I came upon this term while thumbing through a book on P.T. Barnum, the infamous showman and circus owner (1810-1891).
Why infamous as opposed to just famous? He made his vast fortune on the misfortunes of others.
He was the owner of Barnum’s American Live Museum (located on Broadway and Ann Street in downtown Manhattan), a mere covert cover for a circus sideshow. Inside were...CURIOSITIES. Those born with some abnormality piquing the public’s interest, or curiosity if you will, at a price.
Siamese Twins, The Bearded Lady, Jo-Jo the Dog faced Boy. But his most renowned discovery were two dwarves he named, General Tom Thumb (Charles Sherwood Stratton 1838-1883), and his wife, Lavinia Warren (Lavinia Warren Bump 1841-1919).
Back then it was permissible to call them midgets, where now they’d respectfully be referred to as Little People. In their case, Mr. Mrs. Thumb along with Barnum, made a small fortune, no pun intended, but that wasn’t the case for most of his employees.

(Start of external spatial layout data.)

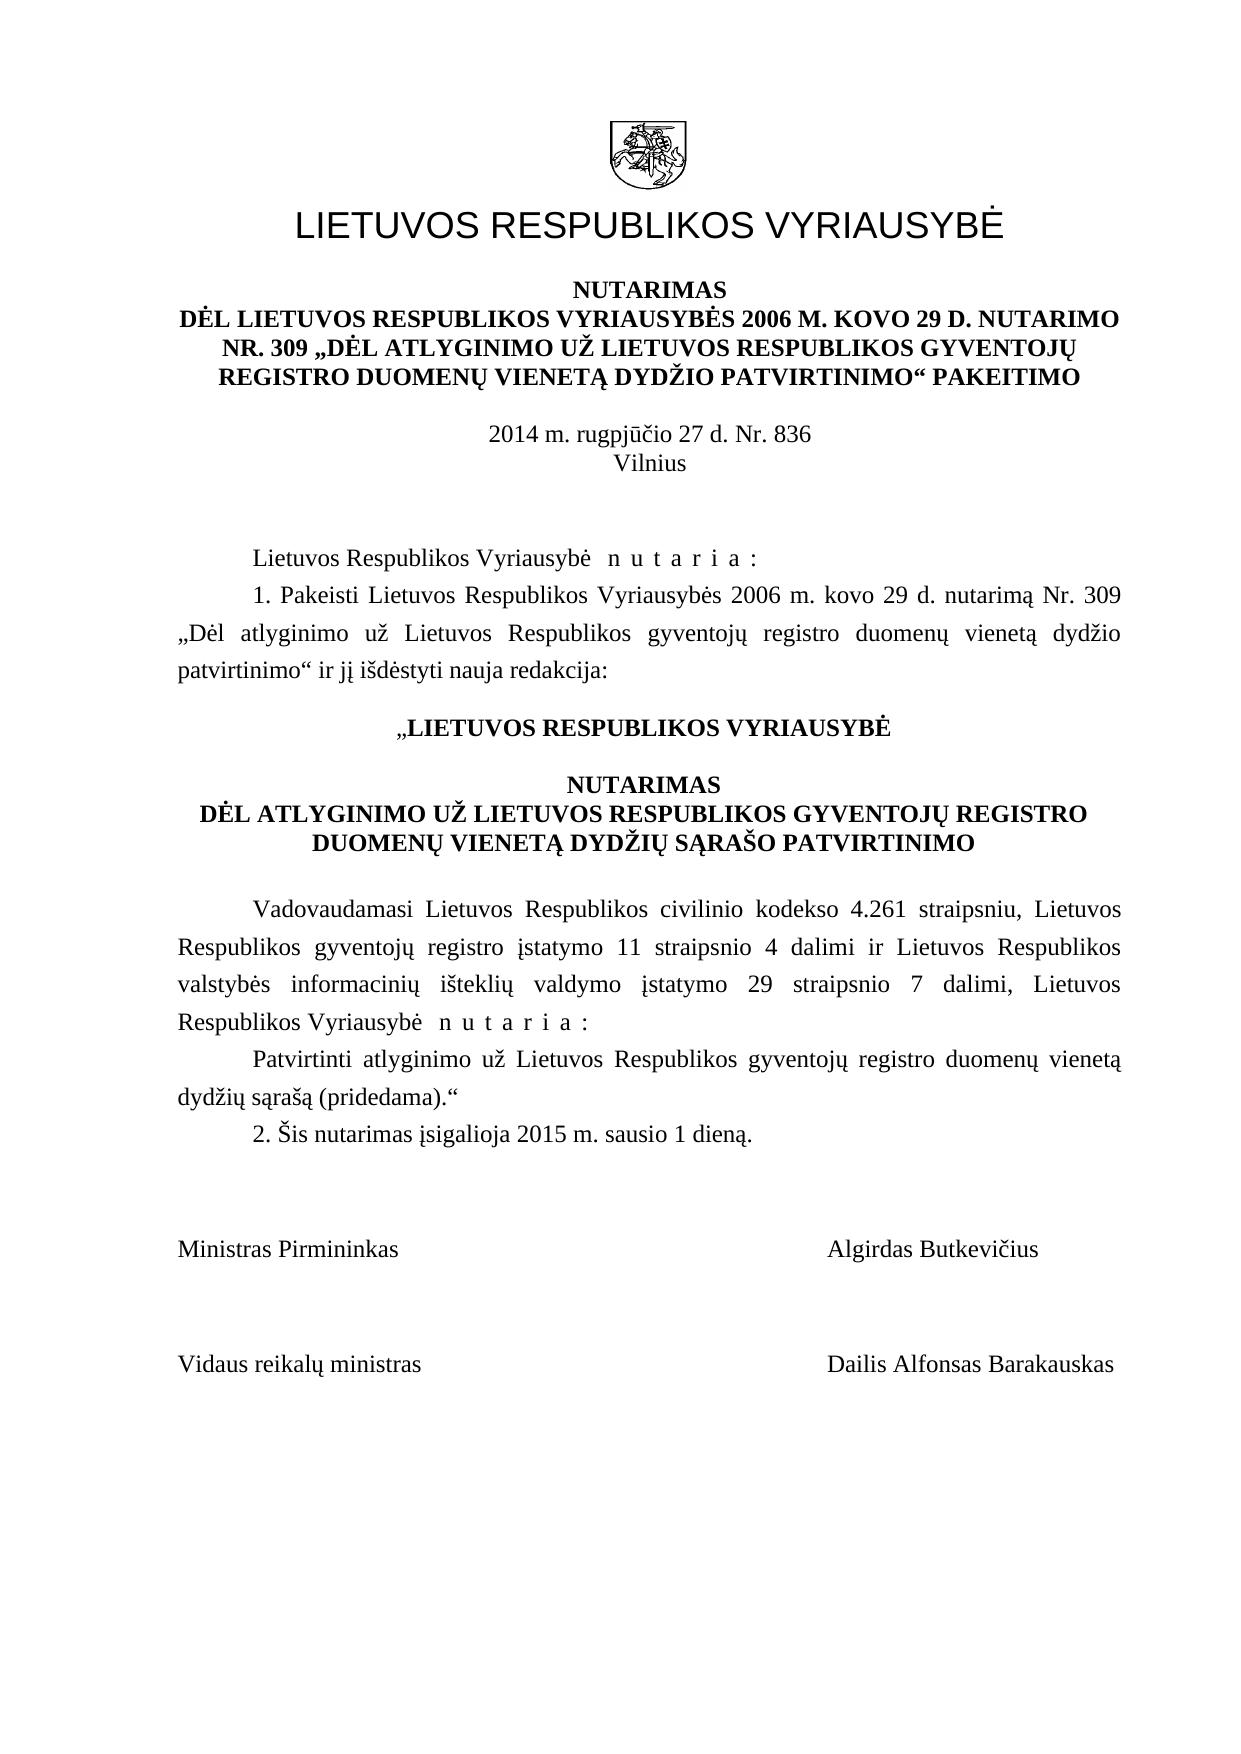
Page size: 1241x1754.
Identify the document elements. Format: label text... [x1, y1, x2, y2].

text Dėl LIETUVOS RESPUBLIKOS VYRIAUSYBĖS 2006 M. KOVO 29 D. NUTARIMO NR. 309 „DĖL ATLYGINIMO UŽ LIETUVOS RESPUBLIKOS GYVENTOJŲ REGISTRO DUOMENŲ VIENETĄ DYDŽIO PATVIRTINIMO“ PAKEITIMO [177, 304, 1122, 390]
text nutarimas [177, 275, 1122, 304]
text NUTARIMAS [177, 770, 1110, 799]
text „LIETUVOS RESPUBLIKOS VYRIAUSYBĖ [177, 713, 1110, 742]
text Vidaus reikalų ministras Dailis Alfonsas Barakauskas [177, 1349, 1122, 1378]
text 1. Pakeisti Lietuvos Respublikos Vyriausybės 2006 m. kovo 29 d. nutarimą Nr. 309 „Dėl atlyginimo už Lietuvos Respublikos gyventojų registro duomenų vienetą dydžio patvirtinimo“ ir jį išdėstyti nauja redakcija: [177, 572, 1122, 684]
text Vadovaudamasi Lietuvos Respublikos civilinio kodekso 4.261 straipsniu, Lietuvos Respublikos gyventojų registro įstatymo 11 straipsnio 4 dalimi ir Lietuvos Respublikos valstybės informacinių išteklių valdymo įstatymo 29 straipsnio 7 dalimi, Lietuvos Respublikos Vyriausybė nutaria: [177, 885, 1122, 1035]
text Lietuvos Respublikos Vyriausybė nutaria: [177, 534, 1122, 572]
text DĖL ATLYGINIMO UŽ LIETUVOS RESPUBLIKOS GYVENTOJŲ REGISTRO DUOMENŲ VIENETĄ DYDŽIŲ SĄRAŠO PATVIRTINIMO [177, 799, 1110, 857]
text Ministras Pirmininkas Algirdas Butkevičius [177, 1234, 1122, 1263]
text 2. Šis nutarimas įsigalioja 2015 m. sausio 1 dieną. [177, 1110, 1122, 1148]
text 2014 m. rugpjūčio 27 d. Nr. 836 Vilnius [177, 419, 1122, 477]
text Lietuvos Respublikos Vyriausybė [177, 203, 1122, 247]
text Patvirtinti atlyginimo už Lietuvos Respublikos gyventojų registro duomenų vienetą dydžių sąrašą (pridedama).“ [177, 1035, 1122, 1110]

Imagine sitting in a little cubicle while you were stared at like a freak, hence the term freak show, your job description being to withstand humiliation all day long.
It’s no wonder, karmically, Barnum’s American Museum burnt down twice, last time in 1868, along with two of his early circus sights, one on Pleasure Beach in Bridgeport, Connecticut, another in Brooklyn. Even his beloved palatial home called Iranistan, burned to the ground in 1857.
The gods were clearly not happy with Phineas Taylor Barnum.
Originally from Bridgeport before migrating to Fairfield, I as a kid, knew lots about him, buried in Mountain Grove Cemetery in a tomb he designed himself. Modest, wasn’t he.
I remember a school trip visiting his grave along with his little star, Tom Thumb interred nearby. Of course no one intimated Barnum was a creep making us all think how grand he was for siring such a well-known circus, a place, to this day, I can’t go to because of all the animals trained to entertain. You have to ask yourself, what did they have to do to that elephant who can elegantly cross his legs and sit on a stool? Frankly, I don’t want to know.
Which brings me to Barnum at his cruelest. Topsy the elephant, in 1903, the star of Coney Island’s Luna Park until she was so abused, began retaliating. After a drunk man fed her a lit cigarette, she killed him. The decision was made, Topsy needed to be put down. Didn’t matter it was in self-defense and though back then, there was some type of ASPCA, it was nothing like today where we’d fight like hell for her rights, like any mistreated female.
Barnum suggested to Topsy’s owners, why not a public hanging?
Thomas Edition weighed in by saying, hey, I have a better idea…let’s electrocute her instead, to show just how great my electricity truly is, a suggestion appealing to all who figured, hey we’ll sell tickets, which they did to a packed house of a hundred or so spectators. As her trainer wept, Topsy inhumanly lost her life.
I can’t, for all our sake, post pictures.
Makes you wish you were the one lighting the torch on Barnum’s treasured home that now reverently has a street named after it not far from The Barnum Museum, its star bequeathing an endowment towards its birth.
Despite detesting Barnum’s heartlessness, dollars meaning more than humanity, I find him fascinating to read about. He makes Donald Trump look like loose change.
I will leave you with one story that, despite everything, always makes me smile. In 1883, soon after The Brooklyn Bridge was completed, people were afraid to walk across due to a rumor it wouldn’t hold. So Barnum, once again seizing an opportunity, assembled all his elephants, trunks linked, walking them across the bridge to show its strength. Jumbo, Barnum’s biggest star in the lead, responded to the crowd’s applause by festively flapping his ears…so as the story goes, after that day, no one was afraid to walk across the bridge ever again.
History, for better or worse, has to grab you, even if it’s only by your heartstrings.